Activity ▸ Take the data and return it in full. Change nothing.

Given data ▸
===============

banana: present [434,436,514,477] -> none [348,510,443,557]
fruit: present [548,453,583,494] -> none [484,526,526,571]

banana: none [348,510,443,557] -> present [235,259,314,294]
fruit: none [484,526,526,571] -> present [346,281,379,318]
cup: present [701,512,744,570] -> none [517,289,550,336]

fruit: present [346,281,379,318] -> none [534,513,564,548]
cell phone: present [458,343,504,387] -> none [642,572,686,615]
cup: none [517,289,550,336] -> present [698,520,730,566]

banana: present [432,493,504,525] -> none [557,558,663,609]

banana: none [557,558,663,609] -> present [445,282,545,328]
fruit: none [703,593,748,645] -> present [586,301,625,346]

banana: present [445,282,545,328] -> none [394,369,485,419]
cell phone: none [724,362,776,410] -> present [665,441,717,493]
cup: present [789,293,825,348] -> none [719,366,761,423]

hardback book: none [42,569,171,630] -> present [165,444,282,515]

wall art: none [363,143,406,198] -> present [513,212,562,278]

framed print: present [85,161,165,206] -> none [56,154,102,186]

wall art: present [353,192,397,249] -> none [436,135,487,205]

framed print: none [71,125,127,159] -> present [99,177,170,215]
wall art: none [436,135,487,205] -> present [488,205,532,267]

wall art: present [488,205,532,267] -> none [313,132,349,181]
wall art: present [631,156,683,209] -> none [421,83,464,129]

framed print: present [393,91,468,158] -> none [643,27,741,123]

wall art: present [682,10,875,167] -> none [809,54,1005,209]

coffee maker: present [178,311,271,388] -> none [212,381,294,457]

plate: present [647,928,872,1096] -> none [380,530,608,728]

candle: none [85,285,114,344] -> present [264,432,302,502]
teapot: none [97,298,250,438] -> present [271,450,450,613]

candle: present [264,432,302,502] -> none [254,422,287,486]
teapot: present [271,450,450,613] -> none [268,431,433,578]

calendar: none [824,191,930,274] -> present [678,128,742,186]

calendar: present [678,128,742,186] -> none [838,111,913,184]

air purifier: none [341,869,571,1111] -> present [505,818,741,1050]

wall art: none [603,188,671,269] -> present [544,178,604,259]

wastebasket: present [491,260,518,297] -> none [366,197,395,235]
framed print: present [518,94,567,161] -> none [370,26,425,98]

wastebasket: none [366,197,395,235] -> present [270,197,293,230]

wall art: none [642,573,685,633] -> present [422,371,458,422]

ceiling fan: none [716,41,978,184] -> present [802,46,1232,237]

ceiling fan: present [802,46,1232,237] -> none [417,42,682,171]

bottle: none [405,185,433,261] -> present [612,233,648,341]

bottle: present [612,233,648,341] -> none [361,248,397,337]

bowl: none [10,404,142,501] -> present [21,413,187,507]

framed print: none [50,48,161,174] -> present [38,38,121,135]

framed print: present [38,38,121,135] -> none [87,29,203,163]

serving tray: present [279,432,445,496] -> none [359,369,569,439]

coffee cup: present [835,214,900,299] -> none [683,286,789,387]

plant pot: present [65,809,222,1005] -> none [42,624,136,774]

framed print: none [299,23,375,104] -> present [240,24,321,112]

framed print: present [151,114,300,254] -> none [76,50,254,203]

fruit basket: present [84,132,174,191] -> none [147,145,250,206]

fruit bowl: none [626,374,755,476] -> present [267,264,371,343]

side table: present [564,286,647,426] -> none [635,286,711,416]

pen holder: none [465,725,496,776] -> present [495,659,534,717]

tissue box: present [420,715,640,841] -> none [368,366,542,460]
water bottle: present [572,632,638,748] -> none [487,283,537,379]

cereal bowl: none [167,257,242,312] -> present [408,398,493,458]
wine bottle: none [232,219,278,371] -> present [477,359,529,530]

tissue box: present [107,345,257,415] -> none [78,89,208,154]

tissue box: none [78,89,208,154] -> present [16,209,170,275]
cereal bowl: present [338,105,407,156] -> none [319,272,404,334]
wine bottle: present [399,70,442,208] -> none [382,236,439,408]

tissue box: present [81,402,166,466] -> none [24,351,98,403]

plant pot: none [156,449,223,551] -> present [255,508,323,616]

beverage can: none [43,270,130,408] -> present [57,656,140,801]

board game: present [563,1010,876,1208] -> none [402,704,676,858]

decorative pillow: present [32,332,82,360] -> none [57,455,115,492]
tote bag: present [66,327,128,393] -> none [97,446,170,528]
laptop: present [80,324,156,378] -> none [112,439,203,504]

===============

Exercise result ▸
banana: present [434,436,514,477] -> none [348,510,443,557]
fruit: present [548,453,583,494] -> none [484,526,526,571]

banana: none [348,510,443,557] -> present [235,259,314,294]
fruit: none [484,526,526,571] -> present [346,281,379,318]
cup: present [701,512,744,570] -> none [517,289,550,336]

fruit: present [346,281,379,318] -> none [534,513,564,548]
cell phone: present [458,343,504,387] -> none [642,572,686,615]
cup: none [517,289,550,336] -> present [698,520,730,566]

banana: present [432,493,504,525] -> none [557,558,663,609]

banana: none [557,558,663,609] -> present [445,282,545,328]
fruit: none [703,593,748,645] -> present [586,301,625,346]

banana: present [445,282,545,328] -> none [394,369,485,419]
cell phone: none [724,362,776,410] -> present [665,441,717,493]
cup: present [789,293,825,348] -> none [719,366,761,423]

hardback book: none [42,569,171,630] -> present [165,444,282,515]

wall art: none [363,143,406,198] -> present [513,212,562,278]

framed print: present [85,161,165,206] -> none [56,154,102,186]

wall art: present [353,192,397,249] -> none [436,135,487,205]

framed print: none [71,125,127,159] -> present [99,177,170,215]
wall art: none [436,135,487,205] -> present [488,205,532,267]

wall art: present [488,205,532,267] -> none [313,132,349,181]
wall art: present [631,156,683,209] -> none [421,83,464,129]

framed print: present [393,91,468,158] -> none [643,27,741,123]

wall art: present [682,10,875,167] -> none [809,54,1005,209]

coffee maker: present [178,311,271,388] -> none [212,381,294,457]

plate: present [647,928,872,1096] -> none [380,530,608,728]

candle: none [85,285,114,344] -> present [264,432,302,502]
teapot: none [97,298,250,438] -> present [271,450,450,613]

candle: present [264,432,302,502] -> none [254,422,287,486]
teapot: present [271,450,450,613] -> none [268,431,433,578]

calendar: none [824,191,930,274] -> present [678,128,742,186]

calendar: present [678,128,742,186] -> none [838,111,913,184]

air purifier: none [341,869,571,1111] -> present [505,818,741,1050]

wall art: none [603,188,671,269] -> present [544,178,604,259]

wastebasket: present [491,260,518,297] -> none [366,197,395,235]
framed print: present [518,94,567,161] -> none [370,26,425,98]

wastebasket: none [366,197,395,235] -> present [270,197,293,230]

wall art: none [642,573,685,633] -> present [422,371,458,422]

ceiling fan: none [716,41,978,184] -> present [802,46,1232,237]

ceiling fan: present [802,46,1232,237] -> none [417,42,682,171]

bottle: none [405,185,433,261] -> present [612,233,648,341]

bottle: present [612,233,648,341] -> none [361,248,397,337]

bowl: none [10,404,142,501] -> present [21,413,187,507]

framed print: none [50,48,161,174] -> present [38,38,121,135]

framed print: present [38,38,121,135] -> none [87,29,203,163]

serving tray: present [279,432,445,496] -> none [359,369,569,439]

coffee cup: present [835,214,900,299] -> none [683,286,789,387]

plant pot: present [65,809,222,1005] -> none [42,624,136,774]

framed print: none [299,23,375,104] -> present [240,24,321,112]

framed print: present [151,114,300,254] -> none [76,50,254,203]

fruit basket: present [84,132,174,191] -> none [147,145,250,206]

fruit bowl: none [626,374,755,476] -> present [267,264,371,343]

side table: present [564,286,647,426] -> none [635,286,711,416]

pen holder: none [465,725,496,776] -> present [495,659,534,717]

tissue box: present [420,715,640,841] -> none [368,366,542,460]
water bottle: present [572,632,638,748] -> none [487,283,537,379]

cereal bowl: none [167,257,242,312] -> present [408,398,493,458]
wine bottle: none [232,219,278,371] -> present [477,359,529,530]

tissue box: present [107,345,257,415] -> none [78,89,208,154]

tissue box: none [78,89,208,154] -> present [16,209,170,275]
cereal bowl: present [338,105,407,156] -> none [319,272,404,334]
wine bottle: present [399,70,442,208] -> none [382,236,439,408]

tissue box: present [81,402,166,466] -> none [24,351,98,403]

plant pot: none [156,449,223,551] -> present [255,508,323,616]

beverage can: none [43,270,130,408] -> present [57,656,140,801]

board game: present [563,1010,876,1208] -> none [402,704,676,858]

decorative pillow: present [32,332,82,360] -> none [57,455,115,492]
tote bag: present [66,327,128,393] -> none [97,446,170,528]
laptop: present [80,324,156,378] -> none [112,439,203,504]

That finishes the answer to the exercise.